=== EXERCISE MATERIALS ===

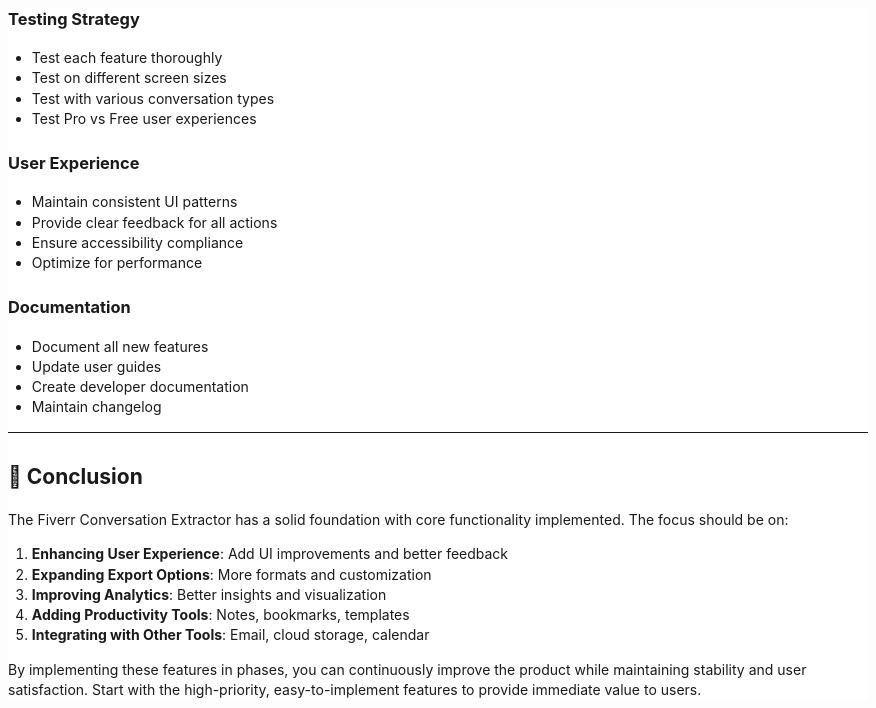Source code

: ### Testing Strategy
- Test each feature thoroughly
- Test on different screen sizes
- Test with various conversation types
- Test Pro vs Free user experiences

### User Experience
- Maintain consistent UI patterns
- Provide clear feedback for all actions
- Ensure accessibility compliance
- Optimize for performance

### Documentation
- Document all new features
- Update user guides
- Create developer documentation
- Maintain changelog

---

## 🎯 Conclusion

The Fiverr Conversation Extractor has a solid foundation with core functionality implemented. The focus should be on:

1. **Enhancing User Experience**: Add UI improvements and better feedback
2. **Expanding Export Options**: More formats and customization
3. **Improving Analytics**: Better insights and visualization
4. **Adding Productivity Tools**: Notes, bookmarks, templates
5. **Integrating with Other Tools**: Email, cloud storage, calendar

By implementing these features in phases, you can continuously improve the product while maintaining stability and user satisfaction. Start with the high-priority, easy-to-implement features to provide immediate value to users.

===
=== EXERCISE MATERIALS ===

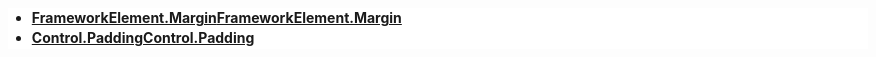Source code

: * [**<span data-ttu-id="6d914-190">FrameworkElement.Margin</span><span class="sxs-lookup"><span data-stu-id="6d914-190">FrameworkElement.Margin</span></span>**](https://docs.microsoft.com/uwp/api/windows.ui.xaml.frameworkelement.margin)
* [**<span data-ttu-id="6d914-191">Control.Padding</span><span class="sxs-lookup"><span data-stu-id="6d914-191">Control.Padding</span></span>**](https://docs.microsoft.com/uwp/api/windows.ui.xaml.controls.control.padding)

===

YOUR ASSIGNMENT — Every line above from the line with "- Maintain consistent UI patterns" to the line with "By implementing these" is wanted, ends included; write them out exactly and add no other line.

OUTPUT OF THE EXERCISE —
- Maintain consistent UI patterns
- Provide clear feedback for all actions
- Ensure accessibility compliance
- Optimize for performance

### Documentation
- Document all new features
- Update user guides
- Create developer documentation
- Maintain changelog

---

## 🎯 Conclusion

The Fiverr Conversation Extractor has a solid foundation with core functionality implemented. The focus should be on:

1. **Enhancing User Experience**: Add UI improvements and better feedback
2. **Expanding Export Options**: More formats and customization
3. **Improving Analytics**: Better insights and visualization
4. **Adding Productivity Tools**: Notes, bookmarks, templates
5. **Integrating with Other Tools**: Email, cloud storage, calendar

By implementing these features in phases, you can continuously improve the product while maintaining stability and user satisfaction. Start with the high-priority, easy-to-implement features to provide immediate value to users.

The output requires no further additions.